Read through the listing below, and copy every line where the string "lines" appears.
----------------
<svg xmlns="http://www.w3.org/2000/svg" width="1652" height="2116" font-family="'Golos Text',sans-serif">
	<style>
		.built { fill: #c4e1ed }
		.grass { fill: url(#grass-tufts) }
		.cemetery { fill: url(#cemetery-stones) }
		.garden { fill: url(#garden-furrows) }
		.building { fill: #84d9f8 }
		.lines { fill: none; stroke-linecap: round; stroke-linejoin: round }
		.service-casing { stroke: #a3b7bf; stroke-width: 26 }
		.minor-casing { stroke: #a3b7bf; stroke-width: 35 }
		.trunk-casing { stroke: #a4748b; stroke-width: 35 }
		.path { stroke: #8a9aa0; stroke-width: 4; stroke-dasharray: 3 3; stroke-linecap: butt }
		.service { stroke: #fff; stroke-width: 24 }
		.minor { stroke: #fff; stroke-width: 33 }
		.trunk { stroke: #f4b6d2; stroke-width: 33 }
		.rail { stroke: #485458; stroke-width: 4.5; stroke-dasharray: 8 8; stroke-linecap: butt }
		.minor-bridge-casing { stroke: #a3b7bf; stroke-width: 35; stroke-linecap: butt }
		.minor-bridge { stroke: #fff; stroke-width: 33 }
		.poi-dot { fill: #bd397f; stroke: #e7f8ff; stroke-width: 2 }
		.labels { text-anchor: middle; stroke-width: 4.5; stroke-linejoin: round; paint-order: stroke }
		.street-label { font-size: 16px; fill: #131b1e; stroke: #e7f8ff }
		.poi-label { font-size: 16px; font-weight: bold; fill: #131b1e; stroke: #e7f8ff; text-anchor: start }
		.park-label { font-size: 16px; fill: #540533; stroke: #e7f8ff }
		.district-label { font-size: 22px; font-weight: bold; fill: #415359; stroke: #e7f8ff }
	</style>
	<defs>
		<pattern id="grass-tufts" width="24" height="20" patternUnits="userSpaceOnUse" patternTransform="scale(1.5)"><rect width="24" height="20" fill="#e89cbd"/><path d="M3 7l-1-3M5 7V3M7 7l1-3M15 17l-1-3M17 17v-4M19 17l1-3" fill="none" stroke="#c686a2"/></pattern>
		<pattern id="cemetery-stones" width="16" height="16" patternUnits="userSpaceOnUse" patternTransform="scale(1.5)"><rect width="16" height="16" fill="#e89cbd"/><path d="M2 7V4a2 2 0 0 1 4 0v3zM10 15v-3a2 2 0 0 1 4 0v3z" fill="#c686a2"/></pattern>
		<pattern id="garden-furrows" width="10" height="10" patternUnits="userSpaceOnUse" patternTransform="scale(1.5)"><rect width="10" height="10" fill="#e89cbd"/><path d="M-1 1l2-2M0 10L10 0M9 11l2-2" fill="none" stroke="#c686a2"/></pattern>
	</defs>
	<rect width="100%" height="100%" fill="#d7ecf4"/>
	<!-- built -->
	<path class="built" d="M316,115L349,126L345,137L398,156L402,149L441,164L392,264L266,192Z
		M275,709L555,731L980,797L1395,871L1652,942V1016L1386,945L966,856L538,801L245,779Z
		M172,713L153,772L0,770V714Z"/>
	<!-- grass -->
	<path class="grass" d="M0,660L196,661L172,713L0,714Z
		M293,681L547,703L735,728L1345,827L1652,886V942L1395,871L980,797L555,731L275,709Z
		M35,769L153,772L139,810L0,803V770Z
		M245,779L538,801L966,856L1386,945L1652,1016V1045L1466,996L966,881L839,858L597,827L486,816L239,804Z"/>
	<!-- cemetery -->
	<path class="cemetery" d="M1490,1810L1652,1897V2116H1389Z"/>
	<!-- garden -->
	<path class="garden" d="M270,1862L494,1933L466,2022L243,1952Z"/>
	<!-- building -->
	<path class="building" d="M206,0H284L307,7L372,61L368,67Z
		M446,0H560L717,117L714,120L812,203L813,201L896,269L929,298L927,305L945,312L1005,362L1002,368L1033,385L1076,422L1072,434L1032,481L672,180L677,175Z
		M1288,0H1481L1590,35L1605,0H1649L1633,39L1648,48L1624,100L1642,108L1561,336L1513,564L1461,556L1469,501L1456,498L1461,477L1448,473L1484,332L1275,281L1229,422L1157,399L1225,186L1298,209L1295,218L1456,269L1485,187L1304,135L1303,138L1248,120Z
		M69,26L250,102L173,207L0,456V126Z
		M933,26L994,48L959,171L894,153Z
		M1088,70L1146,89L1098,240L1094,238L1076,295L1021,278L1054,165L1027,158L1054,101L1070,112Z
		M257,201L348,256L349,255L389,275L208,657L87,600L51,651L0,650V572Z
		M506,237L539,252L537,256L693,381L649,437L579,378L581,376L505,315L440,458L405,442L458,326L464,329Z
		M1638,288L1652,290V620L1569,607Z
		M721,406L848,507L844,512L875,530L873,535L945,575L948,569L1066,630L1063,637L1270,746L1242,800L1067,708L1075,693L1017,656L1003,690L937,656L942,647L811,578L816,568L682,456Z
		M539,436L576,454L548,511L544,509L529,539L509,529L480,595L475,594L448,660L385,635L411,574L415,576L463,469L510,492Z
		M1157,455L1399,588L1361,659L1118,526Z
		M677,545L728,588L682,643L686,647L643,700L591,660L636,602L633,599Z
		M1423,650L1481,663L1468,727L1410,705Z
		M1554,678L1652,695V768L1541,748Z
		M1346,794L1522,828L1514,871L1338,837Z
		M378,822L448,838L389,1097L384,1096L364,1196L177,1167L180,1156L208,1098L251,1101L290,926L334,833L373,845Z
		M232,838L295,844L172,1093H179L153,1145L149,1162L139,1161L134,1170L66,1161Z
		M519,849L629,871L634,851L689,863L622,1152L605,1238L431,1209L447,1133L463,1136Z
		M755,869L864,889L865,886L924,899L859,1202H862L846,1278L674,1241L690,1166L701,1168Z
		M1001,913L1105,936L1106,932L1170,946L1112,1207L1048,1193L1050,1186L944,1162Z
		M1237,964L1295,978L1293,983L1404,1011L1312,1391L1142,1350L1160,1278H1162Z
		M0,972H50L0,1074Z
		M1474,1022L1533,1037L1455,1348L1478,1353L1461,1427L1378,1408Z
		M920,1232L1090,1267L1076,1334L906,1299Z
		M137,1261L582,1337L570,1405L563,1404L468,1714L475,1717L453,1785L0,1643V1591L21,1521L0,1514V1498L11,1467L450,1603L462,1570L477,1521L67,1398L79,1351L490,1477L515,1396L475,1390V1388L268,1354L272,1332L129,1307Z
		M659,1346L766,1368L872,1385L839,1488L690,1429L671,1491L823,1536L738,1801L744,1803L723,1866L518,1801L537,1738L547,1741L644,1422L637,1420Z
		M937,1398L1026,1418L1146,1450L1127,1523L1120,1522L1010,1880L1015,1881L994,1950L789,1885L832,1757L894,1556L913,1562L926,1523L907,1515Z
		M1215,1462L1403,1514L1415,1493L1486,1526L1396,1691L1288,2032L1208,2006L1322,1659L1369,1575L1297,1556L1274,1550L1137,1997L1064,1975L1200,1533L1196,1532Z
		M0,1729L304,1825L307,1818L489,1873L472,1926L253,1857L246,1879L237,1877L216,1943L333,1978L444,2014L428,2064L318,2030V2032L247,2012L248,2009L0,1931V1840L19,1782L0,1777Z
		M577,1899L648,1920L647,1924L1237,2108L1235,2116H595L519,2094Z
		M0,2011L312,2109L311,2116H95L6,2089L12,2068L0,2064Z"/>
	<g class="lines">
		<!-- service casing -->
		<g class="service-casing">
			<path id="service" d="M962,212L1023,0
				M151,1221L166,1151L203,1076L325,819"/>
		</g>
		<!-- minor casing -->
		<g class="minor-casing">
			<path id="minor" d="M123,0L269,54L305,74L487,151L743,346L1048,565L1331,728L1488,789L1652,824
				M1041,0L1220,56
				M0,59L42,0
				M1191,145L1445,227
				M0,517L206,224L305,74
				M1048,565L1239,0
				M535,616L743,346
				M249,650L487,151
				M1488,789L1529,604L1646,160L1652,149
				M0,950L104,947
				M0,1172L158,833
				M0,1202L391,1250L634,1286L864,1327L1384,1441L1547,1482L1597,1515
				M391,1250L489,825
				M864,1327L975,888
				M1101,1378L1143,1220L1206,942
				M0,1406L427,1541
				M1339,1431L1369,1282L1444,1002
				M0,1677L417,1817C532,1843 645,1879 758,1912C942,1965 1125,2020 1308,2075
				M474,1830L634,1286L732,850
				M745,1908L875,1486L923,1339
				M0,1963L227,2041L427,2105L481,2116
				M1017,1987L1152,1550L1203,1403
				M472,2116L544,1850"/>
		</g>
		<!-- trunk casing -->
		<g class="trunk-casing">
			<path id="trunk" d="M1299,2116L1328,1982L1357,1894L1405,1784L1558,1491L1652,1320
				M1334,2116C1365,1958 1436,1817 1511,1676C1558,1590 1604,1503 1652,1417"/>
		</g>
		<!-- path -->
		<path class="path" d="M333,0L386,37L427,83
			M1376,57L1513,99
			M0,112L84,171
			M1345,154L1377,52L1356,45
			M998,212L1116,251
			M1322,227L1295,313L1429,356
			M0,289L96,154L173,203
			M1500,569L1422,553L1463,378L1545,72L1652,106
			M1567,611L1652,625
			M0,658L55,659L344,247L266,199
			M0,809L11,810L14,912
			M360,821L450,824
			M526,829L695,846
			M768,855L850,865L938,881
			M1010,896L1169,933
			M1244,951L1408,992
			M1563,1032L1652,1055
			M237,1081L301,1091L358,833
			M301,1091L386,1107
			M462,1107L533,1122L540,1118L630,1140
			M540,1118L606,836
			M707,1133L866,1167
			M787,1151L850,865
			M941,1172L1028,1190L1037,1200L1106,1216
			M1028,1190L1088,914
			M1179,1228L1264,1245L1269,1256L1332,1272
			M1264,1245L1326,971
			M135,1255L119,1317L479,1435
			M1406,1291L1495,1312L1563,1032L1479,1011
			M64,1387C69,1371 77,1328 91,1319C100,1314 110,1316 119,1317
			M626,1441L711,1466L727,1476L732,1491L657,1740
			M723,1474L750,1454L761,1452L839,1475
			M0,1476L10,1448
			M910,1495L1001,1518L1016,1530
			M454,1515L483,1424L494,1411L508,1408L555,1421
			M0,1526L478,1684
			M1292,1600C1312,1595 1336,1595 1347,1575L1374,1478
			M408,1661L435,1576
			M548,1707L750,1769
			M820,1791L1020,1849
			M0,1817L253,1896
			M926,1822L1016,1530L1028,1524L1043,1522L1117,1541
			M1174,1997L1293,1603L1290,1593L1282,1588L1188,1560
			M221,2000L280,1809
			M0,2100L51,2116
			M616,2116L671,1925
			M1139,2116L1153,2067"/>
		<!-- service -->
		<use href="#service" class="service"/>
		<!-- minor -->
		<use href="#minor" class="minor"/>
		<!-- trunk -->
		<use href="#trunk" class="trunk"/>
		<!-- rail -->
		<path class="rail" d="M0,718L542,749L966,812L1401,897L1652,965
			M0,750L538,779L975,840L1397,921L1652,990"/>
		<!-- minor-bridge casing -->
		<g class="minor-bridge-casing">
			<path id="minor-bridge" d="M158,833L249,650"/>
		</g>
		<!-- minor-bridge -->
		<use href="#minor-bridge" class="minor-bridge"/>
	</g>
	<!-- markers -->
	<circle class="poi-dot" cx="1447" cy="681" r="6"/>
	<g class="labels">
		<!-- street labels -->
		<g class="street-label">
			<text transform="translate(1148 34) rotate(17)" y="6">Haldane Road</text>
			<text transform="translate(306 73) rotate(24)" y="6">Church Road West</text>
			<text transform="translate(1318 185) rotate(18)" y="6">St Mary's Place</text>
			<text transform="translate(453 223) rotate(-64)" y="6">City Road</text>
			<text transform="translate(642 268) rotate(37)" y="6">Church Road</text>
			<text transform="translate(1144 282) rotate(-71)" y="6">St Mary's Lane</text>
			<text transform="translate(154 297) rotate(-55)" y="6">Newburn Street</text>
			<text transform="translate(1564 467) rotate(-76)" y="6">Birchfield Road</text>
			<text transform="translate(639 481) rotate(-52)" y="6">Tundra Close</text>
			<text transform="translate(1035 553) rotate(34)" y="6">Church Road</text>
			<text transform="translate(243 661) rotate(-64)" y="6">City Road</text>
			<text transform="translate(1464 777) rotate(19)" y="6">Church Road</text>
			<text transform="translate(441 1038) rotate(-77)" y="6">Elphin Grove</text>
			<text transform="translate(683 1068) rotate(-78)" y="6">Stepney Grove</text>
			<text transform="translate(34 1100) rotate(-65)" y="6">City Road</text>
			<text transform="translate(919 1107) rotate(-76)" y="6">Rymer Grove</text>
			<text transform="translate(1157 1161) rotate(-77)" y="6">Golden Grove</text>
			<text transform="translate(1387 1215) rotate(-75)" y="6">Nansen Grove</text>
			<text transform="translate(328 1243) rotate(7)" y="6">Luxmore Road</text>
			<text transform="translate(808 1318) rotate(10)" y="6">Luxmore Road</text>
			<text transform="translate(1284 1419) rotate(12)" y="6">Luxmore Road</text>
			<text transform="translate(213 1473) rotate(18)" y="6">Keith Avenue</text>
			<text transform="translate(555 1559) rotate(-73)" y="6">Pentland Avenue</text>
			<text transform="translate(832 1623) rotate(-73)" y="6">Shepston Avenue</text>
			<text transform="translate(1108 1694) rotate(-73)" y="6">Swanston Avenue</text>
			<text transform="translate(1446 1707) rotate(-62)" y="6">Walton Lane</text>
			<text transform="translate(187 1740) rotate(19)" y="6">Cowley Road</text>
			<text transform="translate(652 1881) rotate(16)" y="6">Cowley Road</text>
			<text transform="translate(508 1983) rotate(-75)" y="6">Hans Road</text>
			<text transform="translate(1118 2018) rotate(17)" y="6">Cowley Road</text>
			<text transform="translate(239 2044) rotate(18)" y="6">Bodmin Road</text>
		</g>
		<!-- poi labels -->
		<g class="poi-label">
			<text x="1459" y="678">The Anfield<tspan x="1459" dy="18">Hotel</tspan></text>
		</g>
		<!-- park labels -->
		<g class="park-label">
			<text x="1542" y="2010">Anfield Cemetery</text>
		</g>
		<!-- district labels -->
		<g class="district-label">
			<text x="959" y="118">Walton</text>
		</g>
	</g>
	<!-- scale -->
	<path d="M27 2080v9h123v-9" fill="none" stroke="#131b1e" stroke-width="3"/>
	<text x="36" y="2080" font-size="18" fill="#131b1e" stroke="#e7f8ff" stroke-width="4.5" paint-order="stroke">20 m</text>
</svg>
----------------
> **Expected answer**
		.lines { fill: none; stroke-linecap: round; stroke-linejoin: round }
	<g class="lines">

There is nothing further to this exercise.